**TESTO**
Giuseppe Luigi Grezzana , medico specializzato in geriatria e gerontologia, cardiologia e dietologia, con tantissimi anni di professione svolta presso l’ospedale maggiore di Verona, ed oggi insegnante presso l’Università della terza età di Verona e presidente nazionale della SIGOS (Società Italiana Geriatri Ospedalieri) ha pubblicato di recente “LUNGO I FOSSI” per conto dell’editore veronese Bonaccorso.
«In “Lungo i fossi” riporto alcune delle esperienze vissute durante la mia professione di medico. Storie vere, con nomi dei personaggi inventati, ma con episodi realmente accaduti, e che mi piace poter condividere con chi vorrà leggerli, per far meglio comprendere la missione che attende un medico durante l’esercizio delle sue funzioni. Mi ritengo da sempre un uomo molto fortunato, soprattutto perché mi è stato concesso di fare ciò che più mi piace, per cui ho studiato, laureandomi ad appena 24 anni, in medicina e chirurgia”.
Cosa le ha lasciato dentro, in tanti anni di assistenza ai malati, la sua professione?
«Come riporto nel libro ad inizio lettura, l’osservazione quotidiana degli anziani mi ha insegnato moltissimo. Sono un misto perfetto di prodigio e fragilità, che poi è il risultato del nostro corpo in grado di superare ostacoli incredibili ma poi, nel tempo, crollare sotto il peso degli anni. Gli episodi che racconto nel libro sono impressi nella mente e nel mio cuore, perché mi hanno particolarmente toccato.»
Lo ritiene un lavoro difficile e impegnativo quello suo?
«Nel mio lavoro si coglie presto il senso che la medicina è qualcosa di totalizzante, a cui dedichi tutto te stesso senza accorgertene, perché non è mai un peso. Si dedica il tempo di una vita per capire, sapere e colmare le molte, tante lacune che sempre si incontrano ad ogni nuovo caso e paziente. Per me l’essere medico mi ha permesso sempre di ricevere doni dagli ammalati in mia cura, che si affidano a me.»
Ci sono molte pubblicazioni a suo nome, ce ne elenca qualcuna?
«Ho sempre letto tantissimo, ma ad un certo punto della mia vita ho osato scrivere. Il mio primo libro, esaurito nella stampa e presto editato nuovamente da Bonaccorso, ha per titolo: “Tramite insieme”, che era stato un modo di dire di una paziente, per significare che nelle cure dell’anziano la medicina è importante, ma non è tutto. Il secondo libro “Andare pensando” riprende la mia abitudine di andarmene in giro in moto. Vado, cerco i posti più tranquilli e mi fermo a riflettere o rilassare mente e corpo. “Geriatri, ladri di saggezza” è il terzo lavoro con il quale ho provato a far capire che non è sufficiente conoscere gli anziani sui libri per poterli curare, ma c’è bisogno di viverli, senza mai dimenticare che sono anime. Poi ce ne sono anche altri, fino ad arrivare all’ultimo: “Lungo i fossi” con cui riprendo le mie abitudini, peraltro mai interrotte, di andarmene, appena mi è possibile, nei posti più remoti e tranquilli, dove penso al grande amore della mia vita: gli anziani e gli ammalati.»

**USA LE INFORMAZIONI**
**1)** Riscrivi la parte dell'intervista che inizia con le parole "Lo ritiene un" e si ferma dopo "ne elenca qualcuna?", sostituendo "lavoro" con "mestiere".
**2)** Rispondi a queste domande sull'intervista:
(a) A quanti anni si è laureato Grezzana?
(b) Per quale editore è uscito "Lungo i fossi"?
(c) Qual è il titolo del suo secondo libro?

[Voci del dataset]
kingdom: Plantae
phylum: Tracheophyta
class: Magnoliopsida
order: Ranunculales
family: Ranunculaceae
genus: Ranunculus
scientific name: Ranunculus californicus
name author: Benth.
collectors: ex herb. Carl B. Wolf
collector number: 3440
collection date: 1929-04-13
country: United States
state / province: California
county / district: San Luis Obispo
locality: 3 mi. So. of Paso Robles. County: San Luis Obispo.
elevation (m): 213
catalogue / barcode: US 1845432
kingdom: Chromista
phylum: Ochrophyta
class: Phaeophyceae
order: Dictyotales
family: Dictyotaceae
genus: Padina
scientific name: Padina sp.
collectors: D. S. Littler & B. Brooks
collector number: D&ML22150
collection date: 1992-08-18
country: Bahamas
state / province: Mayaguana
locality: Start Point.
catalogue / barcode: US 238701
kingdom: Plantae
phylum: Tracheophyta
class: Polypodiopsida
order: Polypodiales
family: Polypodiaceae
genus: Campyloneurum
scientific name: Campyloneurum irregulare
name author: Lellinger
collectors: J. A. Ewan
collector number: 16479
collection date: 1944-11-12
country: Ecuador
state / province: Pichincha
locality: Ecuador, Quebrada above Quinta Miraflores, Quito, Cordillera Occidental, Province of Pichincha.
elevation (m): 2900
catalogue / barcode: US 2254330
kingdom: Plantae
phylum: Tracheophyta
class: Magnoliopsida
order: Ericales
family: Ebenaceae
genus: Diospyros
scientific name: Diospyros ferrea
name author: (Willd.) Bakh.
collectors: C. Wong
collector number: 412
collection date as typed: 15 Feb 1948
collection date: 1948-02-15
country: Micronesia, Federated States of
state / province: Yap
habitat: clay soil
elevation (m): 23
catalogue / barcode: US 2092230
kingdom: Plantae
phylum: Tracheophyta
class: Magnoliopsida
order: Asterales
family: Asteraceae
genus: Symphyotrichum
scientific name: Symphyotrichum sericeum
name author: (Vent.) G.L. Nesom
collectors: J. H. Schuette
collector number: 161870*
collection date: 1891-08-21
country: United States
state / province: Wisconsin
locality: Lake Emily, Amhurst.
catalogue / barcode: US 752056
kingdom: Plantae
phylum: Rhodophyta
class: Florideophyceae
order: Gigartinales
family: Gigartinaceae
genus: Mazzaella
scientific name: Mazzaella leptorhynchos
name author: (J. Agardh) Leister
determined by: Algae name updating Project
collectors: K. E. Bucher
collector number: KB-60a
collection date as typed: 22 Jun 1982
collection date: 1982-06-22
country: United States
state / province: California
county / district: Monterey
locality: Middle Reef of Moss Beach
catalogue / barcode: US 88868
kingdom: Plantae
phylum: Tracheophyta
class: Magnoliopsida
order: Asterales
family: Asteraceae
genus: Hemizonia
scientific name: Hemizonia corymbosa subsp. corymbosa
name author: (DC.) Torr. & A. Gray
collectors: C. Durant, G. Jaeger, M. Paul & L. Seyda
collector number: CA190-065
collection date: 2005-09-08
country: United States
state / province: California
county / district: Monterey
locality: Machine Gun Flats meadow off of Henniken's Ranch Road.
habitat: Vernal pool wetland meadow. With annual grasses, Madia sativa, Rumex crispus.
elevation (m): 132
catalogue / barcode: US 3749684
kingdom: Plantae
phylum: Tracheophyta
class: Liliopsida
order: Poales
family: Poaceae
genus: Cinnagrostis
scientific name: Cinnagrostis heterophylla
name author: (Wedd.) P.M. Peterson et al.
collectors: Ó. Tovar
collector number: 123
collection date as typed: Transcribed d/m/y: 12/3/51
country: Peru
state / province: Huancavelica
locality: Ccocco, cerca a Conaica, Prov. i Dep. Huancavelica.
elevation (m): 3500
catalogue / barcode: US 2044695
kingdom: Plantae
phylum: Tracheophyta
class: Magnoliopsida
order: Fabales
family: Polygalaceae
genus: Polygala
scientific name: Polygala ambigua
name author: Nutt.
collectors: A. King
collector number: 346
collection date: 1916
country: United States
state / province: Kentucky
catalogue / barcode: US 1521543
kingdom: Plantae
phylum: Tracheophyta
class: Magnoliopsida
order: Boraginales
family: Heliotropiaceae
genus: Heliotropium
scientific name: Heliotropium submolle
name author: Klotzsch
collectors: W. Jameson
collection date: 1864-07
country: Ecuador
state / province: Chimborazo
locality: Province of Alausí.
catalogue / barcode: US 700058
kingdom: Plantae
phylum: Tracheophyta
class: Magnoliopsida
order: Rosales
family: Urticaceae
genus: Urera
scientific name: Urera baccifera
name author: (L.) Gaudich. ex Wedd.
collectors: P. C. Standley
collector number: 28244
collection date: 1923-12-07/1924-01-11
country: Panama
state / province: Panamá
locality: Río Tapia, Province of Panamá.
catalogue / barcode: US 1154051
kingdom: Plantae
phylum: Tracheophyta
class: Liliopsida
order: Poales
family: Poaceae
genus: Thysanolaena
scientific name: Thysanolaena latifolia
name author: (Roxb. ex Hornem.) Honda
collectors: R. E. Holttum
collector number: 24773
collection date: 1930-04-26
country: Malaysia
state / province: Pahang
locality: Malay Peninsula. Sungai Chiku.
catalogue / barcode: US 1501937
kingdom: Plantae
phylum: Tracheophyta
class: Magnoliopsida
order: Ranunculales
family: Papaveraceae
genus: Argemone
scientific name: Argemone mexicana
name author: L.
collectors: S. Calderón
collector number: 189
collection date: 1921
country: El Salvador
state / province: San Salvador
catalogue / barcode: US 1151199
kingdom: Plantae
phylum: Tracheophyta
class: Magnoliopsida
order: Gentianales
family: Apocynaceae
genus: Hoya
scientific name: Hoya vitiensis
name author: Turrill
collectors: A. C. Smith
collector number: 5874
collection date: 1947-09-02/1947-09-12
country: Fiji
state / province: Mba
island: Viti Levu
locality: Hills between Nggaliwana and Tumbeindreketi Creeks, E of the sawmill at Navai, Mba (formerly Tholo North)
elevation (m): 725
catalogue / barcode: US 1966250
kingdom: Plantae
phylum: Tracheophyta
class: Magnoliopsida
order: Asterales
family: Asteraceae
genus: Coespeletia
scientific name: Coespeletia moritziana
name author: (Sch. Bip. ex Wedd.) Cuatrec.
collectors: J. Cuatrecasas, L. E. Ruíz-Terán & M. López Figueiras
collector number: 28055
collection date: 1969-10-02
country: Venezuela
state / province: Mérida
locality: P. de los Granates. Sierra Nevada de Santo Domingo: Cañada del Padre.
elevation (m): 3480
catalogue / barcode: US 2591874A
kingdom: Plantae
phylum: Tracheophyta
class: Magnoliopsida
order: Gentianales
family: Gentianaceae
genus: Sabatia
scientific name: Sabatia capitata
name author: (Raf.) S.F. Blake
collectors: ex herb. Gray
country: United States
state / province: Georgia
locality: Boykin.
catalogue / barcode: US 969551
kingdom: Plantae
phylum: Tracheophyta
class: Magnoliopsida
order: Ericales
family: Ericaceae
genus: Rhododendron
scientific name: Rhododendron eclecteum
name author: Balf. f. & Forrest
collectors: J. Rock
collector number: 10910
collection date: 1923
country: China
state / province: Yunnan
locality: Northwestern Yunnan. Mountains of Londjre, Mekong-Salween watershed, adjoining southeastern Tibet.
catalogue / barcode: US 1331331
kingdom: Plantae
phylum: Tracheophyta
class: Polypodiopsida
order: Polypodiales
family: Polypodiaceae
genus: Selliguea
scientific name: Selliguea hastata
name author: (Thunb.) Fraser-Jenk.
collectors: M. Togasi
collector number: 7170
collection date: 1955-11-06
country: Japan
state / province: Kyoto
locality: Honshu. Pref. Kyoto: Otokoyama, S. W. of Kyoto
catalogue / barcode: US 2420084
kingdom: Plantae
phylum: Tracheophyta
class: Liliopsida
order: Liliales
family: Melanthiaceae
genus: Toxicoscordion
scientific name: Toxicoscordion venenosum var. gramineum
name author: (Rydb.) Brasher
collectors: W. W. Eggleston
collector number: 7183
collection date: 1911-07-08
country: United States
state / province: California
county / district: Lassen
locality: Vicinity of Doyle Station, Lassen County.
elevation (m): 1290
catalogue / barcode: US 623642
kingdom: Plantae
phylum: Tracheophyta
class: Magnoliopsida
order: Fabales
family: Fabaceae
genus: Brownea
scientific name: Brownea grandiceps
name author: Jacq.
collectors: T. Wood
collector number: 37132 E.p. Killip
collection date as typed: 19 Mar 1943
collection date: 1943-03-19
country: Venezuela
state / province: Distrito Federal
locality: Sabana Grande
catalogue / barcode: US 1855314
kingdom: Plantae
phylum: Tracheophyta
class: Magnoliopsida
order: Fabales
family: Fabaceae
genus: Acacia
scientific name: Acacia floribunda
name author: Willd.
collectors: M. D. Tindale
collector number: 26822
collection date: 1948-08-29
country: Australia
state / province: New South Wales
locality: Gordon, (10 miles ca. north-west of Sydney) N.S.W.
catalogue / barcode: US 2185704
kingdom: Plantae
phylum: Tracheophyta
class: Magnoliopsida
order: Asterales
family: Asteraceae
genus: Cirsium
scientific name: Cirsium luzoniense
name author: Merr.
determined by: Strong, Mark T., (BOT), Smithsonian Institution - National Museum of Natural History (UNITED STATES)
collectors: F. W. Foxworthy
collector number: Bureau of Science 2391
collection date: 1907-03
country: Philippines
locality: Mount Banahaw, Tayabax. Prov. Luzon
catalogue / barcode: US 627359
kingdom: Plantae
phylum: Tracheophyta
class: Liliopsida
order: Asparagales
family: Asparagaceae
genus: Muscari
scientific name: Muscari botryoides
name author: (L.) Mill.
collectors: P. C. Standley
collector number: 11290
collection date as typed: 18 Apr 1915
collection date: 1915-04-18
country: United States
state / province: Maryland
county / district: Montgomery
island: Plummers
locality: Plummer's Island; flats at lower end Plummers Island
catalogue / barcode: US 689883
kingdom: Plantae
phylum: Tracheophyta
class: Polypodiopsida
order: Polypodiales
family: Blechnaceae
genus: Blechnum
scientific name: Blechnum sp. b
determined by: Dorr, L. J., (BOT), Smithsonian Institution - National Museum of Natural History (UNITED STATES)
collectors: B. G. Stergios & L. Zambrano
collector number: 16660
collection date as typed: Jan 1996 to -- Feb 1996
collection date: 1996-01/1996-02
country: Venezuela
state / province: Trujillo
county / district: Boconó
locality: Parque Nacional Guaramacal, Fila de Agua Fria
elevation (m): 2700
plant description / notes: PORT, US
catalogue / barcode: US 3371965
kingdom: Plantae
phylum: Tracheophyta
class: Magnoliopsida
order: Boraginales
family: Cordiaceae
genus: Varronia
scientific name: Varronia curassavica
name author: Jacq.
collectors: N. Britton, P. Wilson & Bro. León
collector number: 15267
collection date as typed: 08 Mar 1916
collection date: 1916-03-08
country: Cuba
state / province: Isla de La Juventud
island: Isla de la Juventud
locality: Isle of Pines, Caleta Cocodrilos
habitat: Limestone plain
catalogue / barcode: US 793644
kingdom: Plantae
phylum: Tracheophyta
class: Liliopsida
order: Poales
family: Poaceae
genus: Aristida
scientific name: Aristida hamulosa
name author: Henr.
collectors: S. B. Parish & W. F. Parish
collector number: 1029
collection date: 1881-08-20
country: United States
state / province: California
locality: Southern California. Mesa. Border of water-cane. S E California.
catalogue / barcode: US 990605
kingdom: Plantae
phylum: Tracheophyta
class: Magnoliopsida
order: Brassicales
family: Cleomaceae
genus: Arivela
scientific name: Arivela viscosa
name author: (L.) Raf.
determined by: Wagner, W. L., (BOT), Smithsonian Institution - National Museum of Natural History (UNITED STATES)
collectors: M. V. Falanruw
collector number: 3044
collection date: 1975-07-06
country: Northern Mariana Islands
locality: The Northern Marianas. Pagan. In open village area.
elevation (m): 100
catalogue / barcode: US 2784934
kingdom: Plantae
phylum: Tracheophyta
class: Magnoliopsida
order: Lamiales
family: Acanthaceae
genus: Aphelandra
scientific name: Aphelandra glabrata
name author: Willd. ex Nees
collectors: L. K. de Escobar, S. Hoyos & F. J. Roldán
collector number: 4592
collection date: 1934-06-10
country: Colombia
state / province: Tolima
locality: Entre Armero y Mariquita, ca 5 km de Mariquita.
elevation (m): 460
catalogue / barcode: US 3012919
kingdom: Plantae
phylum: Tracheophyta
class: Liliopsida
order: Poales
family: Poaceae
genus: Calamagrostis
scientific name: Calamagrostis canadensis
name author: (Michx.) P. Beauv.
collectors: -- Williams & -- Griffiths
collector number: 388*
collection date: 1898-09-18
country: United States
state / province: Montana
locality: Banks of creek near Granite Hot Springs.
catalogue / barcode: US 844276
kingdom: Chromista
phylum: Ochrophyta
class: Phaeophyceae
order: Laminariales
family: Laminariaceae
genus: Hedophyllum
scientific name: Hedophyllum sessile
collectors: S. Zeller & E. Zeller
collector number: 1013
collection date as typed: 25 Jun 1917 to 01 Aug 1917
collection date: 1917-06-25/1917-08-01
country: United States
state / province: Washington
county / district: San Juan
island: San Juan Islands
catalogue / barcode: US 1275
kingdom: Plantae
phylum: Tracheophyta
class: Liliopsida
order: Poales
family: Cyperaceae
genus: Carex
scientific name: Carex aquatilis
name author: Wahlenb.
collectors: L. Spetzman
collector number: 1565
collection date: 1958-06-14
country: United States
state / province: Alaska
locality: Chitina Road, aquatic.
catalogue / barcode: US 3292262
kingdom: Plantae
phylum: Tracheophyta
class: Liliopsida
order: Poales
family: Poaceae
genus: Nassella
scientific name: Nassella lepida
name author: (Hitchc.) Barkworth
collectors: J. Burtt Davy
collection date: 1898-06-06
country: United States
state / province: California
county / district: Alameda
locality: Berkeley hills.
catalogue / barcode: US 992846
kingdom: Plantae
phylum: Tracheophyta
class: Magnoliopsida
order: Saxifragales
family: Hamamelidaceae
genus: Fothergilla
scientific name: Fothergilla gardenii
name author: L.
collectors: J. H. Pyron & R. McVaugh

**SOLUZIONI**
**1)**
Lo ritiene un mestiere difficile e impegnativo quello suo?
«Nel mio mestiere si coglie presto il senso che la medicina è qualcosa di totalizzante, a cui dedichi tutto te stesso senza accorgertene, perché non è mai un peso. Si dedica il tempo di una vita per capire, sapere e colmare le molte, tante lacune che sempre si incontrano ad ogni nuovo caso e paziente. Per me l’essere medico mi ha permesso sempre di ricevere doni dagli ammalati in mia cura, che si affidano a me.»
Ci sono molte pubblicazioni a suo nome, ce ne elenca qualcuna?

**2)**
(a) A 24 anni.
(b) Per l'editore veronese Bonaccorso.
(c) "Andare pensando".